#### Directions:
A single number is required: how many lines in the records below contain "legal".

Extracted page text data
•••
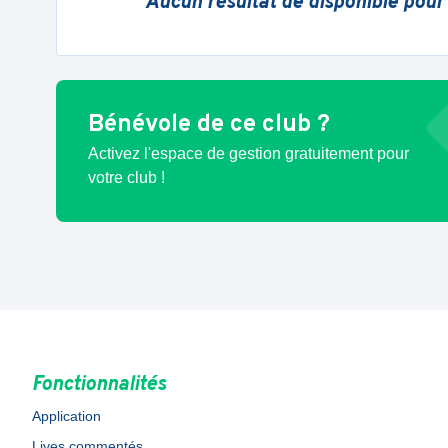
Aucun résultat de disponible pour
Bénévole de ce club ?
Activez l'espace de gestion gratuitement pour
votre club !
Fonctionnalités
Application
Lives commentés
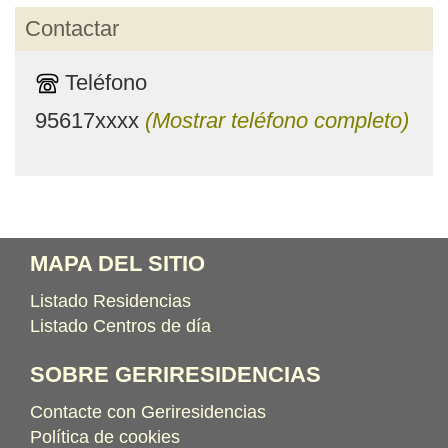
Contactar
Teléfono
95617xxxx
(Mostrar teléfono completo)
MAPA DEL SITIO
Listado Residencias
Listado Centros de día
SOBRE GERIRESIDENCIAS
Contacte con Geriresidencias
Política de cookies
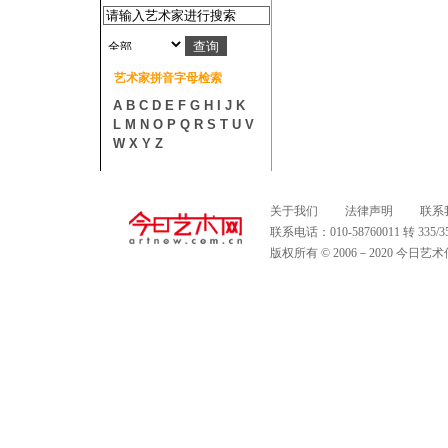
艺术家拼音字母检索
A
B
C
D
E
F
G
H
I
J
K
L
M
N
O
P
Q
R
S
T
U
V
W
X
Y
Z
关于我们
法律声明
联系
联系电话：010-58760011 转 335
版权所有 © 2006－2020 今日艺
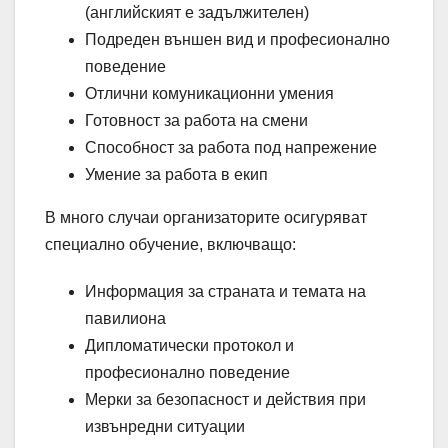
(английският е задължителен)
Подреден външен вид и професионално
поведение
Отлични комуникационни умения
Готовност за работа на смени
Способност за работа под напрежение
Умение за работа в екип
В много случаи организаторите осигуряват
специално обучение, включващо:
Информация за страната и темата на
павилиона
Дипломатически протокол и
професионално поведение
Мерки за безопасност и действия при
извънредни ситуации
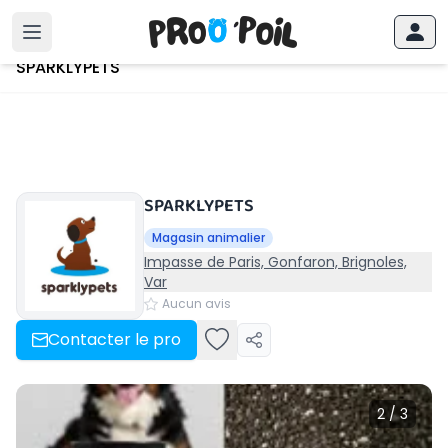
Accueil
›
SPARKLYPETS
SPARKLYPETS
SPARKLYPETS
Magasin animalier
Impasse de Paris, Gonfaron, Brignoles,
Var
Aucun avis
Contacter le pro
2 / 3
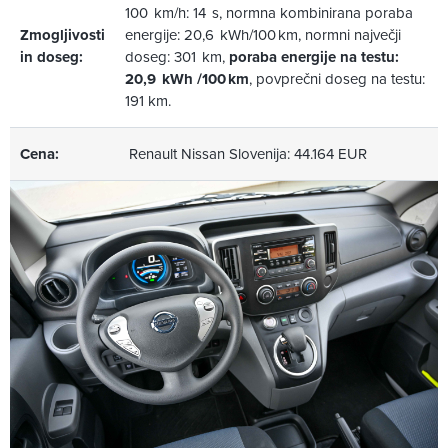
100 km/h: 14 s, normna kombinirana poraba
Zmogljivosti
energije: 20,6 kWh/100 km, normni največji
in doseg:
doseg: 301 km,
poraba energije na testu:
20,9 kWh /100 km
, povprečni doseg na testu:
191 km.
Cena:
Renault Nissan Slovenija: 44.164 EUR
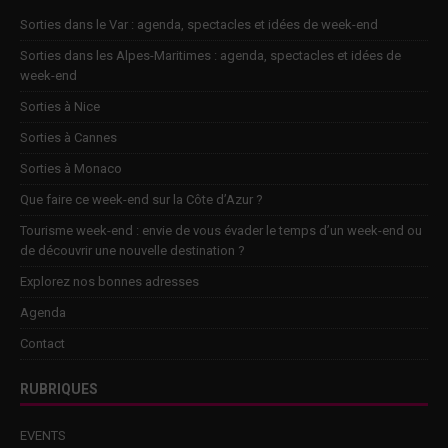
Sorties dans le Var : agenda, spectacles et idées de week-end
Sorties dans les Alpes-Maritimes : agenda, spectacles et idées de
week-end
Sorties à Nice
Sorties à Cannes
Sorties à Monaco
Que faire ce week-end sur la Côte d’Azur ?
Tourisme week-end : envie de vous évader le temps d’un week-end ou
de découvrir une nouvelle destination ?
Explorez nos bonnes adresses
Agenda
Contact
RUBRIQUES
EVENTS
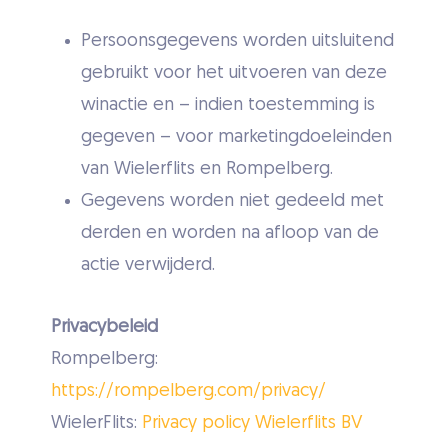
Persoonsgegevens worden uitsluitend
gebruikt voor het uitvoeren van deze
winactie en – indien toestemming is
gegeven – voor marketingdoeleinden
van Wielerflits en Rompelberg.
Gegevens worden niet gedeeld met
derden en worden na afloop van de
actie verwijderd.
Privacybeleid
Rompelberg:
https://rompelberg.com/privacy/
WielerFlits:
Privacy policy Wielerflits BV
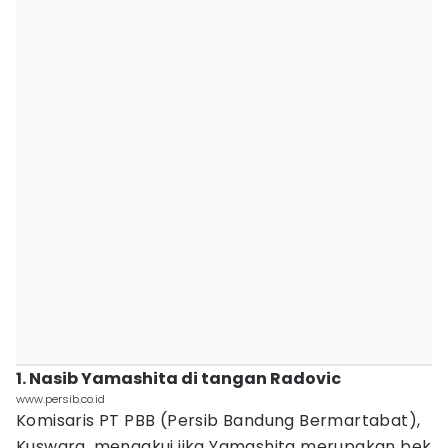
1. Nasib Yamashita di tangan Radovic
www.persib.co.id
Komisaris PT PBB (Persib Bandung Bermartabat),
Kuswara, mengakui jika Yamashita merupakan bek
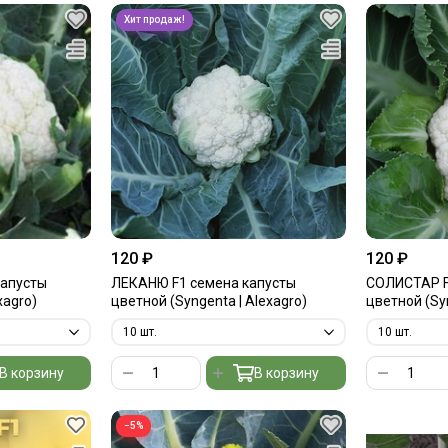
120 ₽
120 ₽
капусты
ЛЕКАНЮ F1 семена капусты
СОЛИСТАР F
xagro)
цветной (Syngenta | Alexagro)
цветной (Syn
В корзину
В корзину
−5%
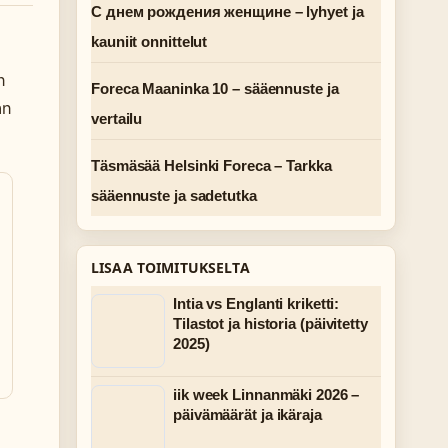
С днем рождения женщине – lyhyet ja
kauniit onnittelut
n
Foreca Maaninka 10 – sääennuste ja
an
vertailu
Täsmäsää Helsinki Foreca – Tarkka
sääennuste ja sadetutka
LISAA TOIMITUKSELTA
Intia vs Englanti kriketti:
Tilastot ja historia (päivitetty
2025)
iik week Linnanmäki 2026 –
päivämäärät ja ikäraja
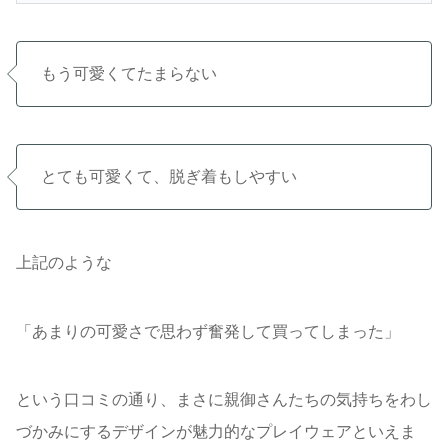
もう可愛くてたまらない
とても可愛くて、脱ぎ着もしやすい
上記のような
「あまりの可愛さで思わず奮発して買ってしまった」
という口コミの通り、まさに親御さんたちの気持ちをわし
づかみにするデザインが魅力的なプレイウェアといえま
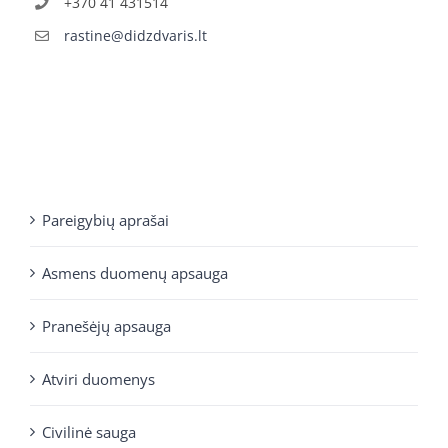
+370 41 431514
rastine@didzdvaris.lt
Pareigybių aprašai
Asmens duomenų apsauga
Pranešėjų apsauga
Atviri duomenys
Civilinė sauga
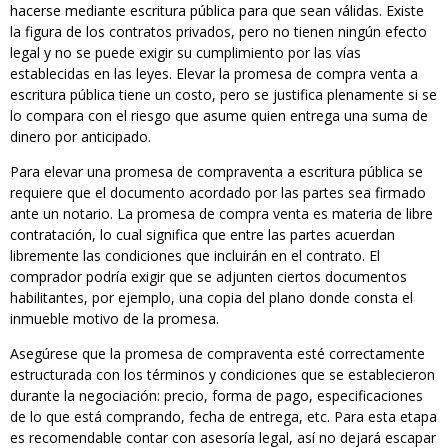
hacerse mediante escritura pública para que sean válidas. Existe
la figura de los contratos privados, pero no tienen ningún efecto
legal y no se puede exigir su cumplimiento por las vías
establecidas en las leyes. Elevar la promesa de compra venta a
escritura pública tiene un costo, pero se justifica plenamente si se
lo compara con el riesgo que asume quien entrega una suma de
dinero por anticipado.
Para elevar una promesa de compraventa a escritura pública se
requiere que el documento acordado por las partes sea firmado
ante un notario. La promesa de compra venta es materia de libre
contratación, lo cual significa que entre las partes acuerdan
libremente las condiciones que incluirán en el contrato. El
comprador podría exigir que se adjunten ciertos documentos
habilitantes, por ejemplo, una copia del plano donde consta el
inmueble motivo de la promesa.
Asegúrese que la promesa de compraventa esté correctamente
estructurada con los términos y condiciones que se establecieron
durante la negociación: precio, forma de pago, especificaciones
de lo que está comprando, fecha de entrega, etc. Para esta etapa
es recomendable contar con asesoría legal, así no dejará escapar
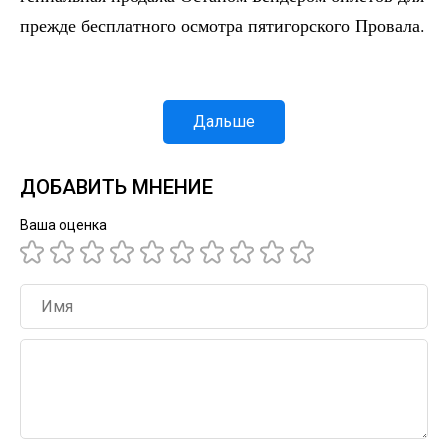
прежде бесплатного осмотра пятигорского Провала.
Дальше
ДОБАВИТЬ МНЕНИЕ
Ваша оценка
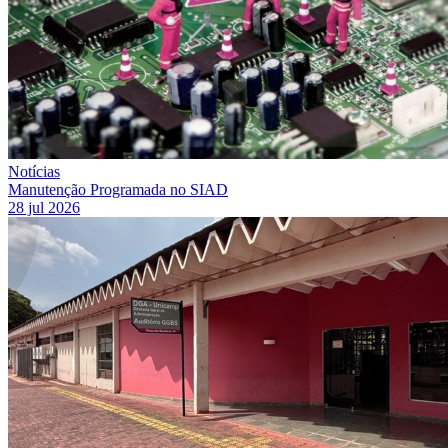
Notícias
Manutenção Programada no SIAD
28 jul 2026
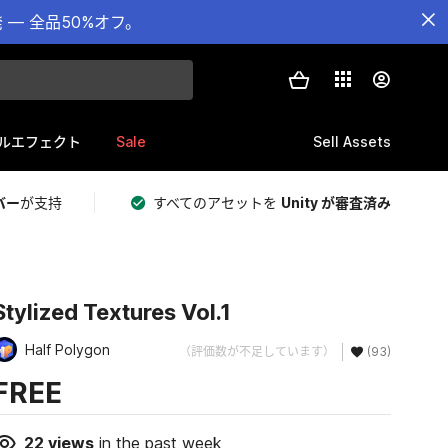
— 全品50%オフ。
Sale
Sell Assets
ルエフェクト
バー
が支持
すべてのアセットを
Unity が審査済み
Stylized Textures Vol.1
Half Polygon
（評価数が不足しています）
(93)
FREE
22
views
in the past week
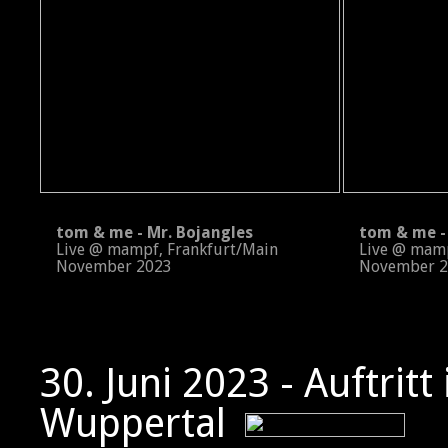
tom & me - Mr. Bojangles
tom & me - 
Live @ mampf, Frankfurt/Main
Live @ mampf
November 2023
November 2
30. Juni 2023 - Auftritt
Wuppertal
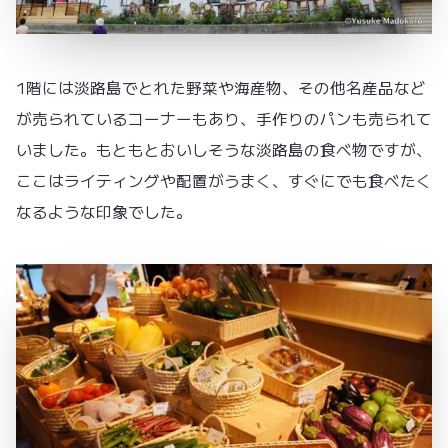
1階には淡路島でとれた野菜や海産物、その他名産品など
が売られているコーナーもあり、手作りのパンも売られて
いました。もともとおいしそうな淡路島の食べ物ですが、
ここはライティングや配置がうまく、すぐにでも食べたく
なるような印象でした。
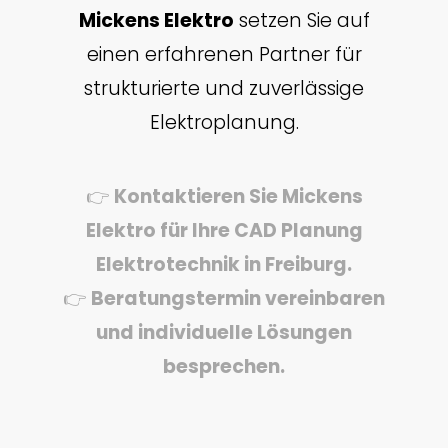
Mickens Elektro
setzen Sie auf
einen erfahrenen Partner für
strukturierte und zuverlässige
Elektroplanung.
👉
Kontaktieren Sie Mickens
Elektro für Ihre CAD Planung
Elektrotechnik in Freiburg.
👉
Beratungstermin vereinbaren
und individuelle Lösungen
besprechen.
•••
#### Result below:
2